Original Dataverse study retrieved through API call:

  • dataset.json (a JSON file generated by Dataverse consisting of study-level metadata and information about data files)
  • Study_info.pdf (a non-tabular data file)
  • A zipped bundle consisting of the following:
    • YVR_weather_data.sav (an SPSS SAV file uploaded by the researcher)
    • YVR_weather_data.tab (a TAB file generated from the SPSS SAV file by Dataverse)
    • YVR weather_data.RData (an R file generated from the SPSS SAV file by Dataverse)
    • YVR_weather_data-ddi.xml, YVR_weather_datacitation-endnote.xml, and YVR_weather_datacitation-ris.ris (three metadata files generated for the TAB file by Dataverse)

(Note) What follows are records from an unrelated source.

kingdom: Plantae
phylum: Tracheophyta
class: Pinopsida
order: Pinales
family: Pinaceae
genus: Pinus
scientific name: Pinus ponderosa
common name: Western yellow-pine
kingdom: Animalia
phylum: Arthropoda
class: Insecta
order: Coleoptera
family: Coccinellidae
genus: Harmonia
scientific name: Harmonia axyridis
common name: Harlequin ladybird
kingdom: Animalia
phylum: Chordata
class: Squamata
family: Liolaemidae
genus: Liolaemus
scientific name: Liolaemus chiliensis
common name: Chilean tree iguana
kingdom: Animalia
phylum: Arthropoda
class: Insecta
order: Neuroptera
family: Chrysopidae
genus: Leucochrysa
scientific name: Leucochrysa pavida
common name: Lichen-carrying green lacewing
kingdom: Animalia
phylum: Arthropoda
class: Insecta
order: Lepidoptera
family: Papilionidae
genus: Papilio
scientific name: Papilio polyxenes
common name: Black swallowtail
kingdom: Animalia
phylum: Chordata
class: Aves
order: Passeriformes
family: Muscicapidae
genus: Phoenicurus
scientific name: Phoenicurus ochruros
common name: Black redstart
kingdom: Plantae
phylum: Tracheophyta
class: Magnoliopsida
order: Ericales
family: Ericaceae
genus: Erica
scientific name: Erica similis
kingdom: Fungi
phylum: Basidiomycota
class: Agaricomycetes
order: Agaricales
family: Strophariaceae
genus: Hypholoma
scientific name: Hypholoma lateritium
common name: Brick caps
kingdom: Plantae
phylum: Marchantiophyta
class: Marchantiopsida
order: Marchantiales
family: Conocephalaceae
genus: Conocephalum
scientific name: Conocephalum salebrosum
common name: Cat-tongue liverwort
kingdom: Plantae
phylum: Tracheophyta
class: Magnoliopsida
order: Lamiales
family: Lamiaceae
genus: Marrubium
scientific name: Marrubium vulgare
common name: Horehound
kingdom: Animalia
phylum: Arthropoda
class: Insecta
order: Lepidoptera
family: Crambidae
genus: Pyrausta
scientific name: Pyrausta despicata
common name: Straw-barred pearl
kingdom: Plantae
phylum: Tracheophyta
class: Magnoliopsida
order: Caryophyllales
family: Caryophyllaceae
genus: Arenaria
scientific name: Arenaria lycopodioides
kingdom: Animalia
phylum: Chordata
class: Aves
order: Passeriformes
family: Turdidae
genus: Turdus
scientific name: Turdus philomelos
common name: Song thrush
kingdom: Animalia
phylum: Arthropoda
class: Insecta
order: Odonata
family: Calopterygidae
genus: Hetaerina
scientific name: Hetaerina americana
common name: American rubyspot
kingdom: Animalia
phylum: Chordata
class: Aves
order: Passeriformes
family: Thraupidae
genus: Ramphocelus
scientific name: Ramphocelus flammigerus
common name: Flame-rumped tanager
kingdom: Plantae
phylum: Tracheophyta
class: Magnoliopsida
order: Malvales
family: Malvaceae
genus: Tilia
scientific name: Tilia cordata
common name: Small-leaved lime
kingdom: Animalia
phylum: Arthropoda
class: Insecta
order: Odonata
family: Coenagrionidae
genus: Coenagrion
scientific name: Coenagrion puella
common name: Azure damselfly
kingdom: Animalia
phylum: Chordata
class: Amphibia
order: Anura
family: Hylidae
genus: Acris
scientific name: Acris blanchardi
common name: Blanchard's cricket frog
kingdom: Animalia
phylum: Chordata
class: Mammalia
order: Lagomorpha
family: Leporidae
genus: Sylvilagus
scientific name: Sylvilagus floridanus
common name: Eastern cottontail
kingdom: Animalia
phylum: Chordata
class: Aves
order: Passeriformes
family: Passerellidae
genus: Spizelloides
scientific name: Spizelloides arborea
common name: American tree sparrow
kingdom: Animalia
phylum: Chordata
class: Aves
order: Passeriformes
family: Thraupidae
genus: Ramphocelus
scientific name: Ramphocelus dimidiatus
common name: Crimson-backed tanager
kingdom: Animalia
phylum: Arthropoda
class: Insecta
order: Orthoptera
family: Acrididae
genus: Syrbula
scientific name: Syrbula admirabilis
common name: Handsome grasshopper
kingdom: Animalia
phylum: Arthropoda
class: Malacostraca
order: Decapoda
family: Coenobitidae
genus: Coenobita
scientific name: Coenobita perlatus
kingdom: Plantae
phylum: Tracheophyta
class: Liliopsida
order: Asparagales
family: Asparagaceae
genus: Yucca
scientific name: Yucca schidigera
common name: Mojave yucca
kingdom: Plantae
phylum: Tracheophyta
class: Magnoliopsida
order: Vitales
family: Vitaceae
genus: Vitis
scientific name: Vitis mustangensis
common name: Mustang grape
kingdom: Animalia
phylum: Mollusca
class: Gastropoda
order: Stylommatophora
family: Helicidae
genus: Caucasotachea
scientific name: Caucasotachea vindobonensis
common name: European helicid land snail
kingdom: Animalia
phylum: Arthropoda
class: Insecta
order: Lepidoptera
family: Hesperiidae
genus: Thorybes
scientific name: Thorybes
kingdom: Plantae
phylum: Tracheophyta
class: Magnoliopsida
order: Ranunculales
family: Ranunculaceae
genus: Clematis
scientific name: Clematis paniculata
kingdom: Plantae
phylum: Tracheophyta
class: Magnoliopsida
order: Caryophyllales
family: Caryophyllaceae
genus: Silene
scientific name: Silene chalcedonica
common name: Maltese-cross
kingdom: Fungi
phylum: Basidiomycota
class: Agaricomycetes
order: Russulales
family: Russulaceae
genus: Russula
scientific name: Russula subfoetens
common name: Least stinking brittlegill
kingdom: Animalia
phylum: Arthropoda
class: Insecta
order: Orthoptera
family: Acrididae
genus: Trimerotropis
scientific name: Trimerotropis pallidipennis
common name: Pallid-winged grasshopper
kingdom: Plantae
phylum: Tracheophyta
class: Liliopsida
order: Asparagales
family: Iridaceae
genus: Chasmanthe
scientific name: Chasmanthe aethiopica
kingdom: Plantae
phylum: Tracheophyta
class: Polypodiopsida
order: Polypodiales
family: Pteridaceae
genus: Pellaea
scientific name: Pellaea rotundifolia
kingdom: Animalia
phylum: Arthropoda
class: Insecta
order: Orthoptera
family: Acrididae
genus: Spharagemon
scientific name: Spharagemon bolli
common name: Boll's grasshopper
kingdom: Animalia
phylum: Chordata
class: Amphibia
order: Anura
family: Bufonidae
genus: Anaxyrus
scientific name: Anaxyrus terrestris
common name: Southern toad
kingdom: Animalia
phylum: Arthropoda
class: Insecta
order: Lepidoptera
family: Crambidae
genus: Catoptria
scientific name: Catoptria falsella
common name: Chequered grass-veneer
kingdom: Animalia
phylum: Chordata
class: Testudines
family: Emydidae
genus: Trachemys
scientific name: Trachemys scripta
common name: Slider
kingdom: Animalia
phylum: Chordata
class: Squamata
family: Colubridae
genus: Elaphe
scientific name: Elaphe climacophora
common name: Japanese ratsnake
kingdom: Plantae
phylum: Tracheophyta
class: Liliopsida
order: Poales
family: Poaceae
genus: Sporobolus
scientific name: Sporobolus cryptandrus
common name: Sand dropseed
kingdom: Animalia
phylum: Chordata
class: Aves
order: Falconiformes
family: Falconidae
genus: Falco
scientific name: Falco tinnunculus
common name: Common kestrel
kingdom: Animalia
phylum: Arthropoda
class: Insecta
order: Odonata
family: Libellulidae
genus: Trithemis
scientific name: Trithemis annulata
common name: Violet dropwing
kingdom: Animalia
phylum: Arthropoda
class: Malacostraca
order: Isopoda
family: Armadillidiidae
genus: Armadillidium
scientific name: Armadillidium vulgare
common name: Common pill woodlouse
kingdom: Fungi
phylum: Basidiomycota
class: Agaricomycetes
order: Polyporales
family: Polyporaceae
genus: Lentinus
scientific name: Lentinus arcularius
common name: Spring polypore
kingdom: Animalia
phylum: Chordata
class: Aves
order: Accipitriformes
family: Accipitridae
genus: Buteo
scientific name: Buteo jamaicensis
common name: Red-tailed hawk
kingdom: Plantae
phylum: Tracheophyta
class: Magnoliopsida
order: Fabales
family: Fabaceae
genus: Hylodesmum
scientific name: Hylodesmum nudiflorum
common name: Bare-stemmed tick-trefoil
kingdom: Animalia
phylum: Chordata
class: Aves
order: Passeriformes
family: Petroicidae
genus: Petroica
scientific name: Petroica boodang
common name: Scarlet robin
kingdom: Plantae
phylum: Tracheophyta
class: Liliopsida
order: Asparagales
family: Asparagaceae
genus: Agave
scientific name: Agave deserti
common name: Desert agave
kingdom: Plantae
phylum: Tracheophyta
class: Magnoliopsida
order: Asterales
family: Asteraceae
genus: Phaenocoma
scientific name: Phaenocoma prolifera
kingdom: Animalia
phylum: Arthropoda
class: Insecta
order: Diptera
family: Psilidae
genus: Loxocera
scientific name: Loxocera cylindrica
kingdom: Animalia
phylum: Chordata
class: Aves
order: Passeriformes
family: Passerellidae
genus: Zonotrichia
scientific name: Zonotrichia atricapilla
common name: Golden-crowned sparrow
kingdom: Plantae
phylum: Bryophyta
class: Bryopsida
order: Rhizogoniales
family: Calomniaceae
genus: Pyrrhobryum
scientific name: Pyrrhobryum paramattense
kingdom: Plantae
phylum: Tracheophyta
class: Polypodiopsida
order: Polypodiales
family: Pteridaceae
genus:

Resulting transfer METS file

  • The fileSec in the METS file consists of three file groups, USE="original" (the PDF and SAV files); USE="derivative" (the TAB and R files); and USE="metadata" (the JSON file and the three metadata files from the zipped bundle).
  • All of the files unpacked from the Dataverse bundle have a GROUPID attribute to indicate the relationship between them. If the transfer had consisted of more than one bundle, each set of unpacked files would have its own GROUPID.
  • Three dmdSecs have been generated:
    • dmdSec_1, consisting of a small number of study-level DDI terms
    • dmdSec_2, consisting of an mdRef to the JSON file
    • dmdSec_3, consisting of an mdRef to the DDI XML file
  • In the structMap, dmdSec_1 and dmdSec_2 are linked to the study as a whole, while dmdSec_3 is linked to the TAB file. The endnote and ris files have not been made into dmdSecs because they contain small subsets of metadata which are already captured in dmdSec_1 and the DDI xml file.


METS1G.png
METS2G.png
METS3G.png


Metadata sources for METS file


METS element Information source Notes
ddi:titl json: citation/typeName: "title", value: [value]
ddi:IDNo json: authority, identifier json example: "authority": "10.5072/FK2/", "identifier": "0MOPJM"
ddi:IDNo agency attribute json: protocol json example: "protocol": "doi"
ddi:AuthEntity json: citation/typeName: "authorName"
ddi:distrbtr Config setting in ingest tool
ddi:version date attribute json: "releaseTime"
ddi:version type attribute json: "versionState"
ddi:version json: "versionNumber", "versionMinorNumber"
ddi:restrctn json: "termsOfUse"
fileGrp USE="original" json: datafile Each non-tabular data file is listed as a datafile in the files section. Each TAB file derived by Dataverse for uploaded tabular file formats is also listed as a datafile, with the original file uploaded by the researcher indicated by "originalFileFormat".
fileGrp USE="derivative" All files that are included in a bundle, except for the original file and the metadata files (see below).
fileGrp USE="metadata" Any files with .json or .ris extension, any -ddi.xml files and -endnote.xml files
CHECKSUM json: datafile/"md5": [value]
CHECKSUMTYPE json: datafile/"md5"
GROUPID Generated by ingest tool. Each file unpacked from a bundle is given the same group id.